# To do
Whenever a line in the data holds the string "AUGUST", copy that line.

**** Record set

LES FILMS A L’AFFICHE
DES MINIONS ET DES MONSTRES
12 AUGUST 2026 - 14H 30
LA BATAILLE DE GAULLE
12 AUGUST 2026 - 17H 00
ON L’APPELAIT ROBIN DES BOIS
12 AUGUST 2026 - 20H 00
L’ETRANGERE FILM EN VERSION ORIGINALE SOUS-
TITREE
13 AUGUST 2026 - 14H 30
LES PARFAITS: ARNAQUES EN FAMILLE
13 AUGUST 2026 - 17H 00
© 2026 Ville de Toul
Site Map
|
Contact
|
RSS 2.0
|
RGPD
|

********

# Final answer
12 AUGUST 2026 - 14H 30
12 AUGUST 2026 - 17H 00
12 AUGUST 2026 - 20H 00
13 AUGUST 2026 - 14H 30
13 AUGUST 2026 - 17H 00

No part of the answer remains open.